A beginner here-I would like to drill a 15/15 degree compound angle with a forstner bit (For a stool). No drill press. . . just an angled drill guide. How exactly can I go about this? Is there a drill guide for sale that allows adjustment on both axes? Or will I have to craft a 15 degree wedge or frame to set the guide on?


----------



## jgreiner (Oct 23, 2010)

If you already have the drill guide, you can wedges to fasten screw onto the bottom of the drill guide that gives 15 degrees on one axis, then you can use the drill guides angle to give you the 15 degrees on another.

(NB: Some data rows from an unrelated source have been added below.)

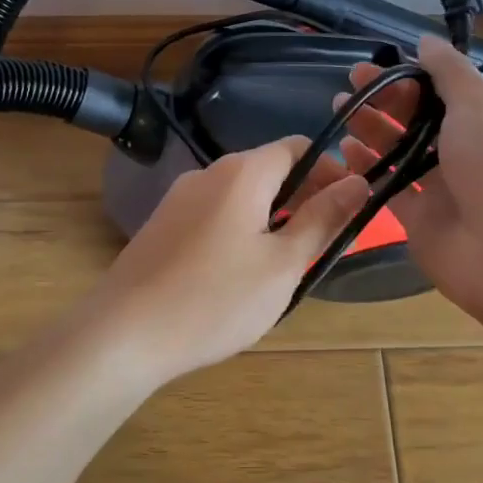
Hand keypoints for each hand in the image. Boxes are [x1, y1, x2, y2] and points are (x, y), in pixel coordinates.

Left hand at [81, 137, 370, 388]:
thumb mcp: (282, 264)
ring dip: (272, 219)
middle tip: (325, 243)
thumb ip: (322, 219)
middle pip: (268, 171)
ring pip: (241, 198)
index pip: (298, 148)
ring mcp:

This will give you your compound angle.

If you don't already have your drill guide, and plan on purchasing one, I'd look for a used drill press instead.

-jeremy


----------



## bondogaposis (Dec 18, 2011)

Tilt your table saw blade 15° and then set you miter gauge at 15°. Trim a block of scrap wood. Set the block on it's angled end next to the hole location and drill it freehand using the edge of the block as a guide for your eyeballs.


----------



## a1Jim (Aug 9, 2008)

Take a look on You Tube I think I've seen a couple people doing close to what the guys are describing here.


----------



## Spratley (May 31, 2012)

Thanks for your tips, guys. I don't trust my hands for the freehand method yet. But I can do the geometry to cut some "footing" blocks for a drill guide.

Thanks again.


----------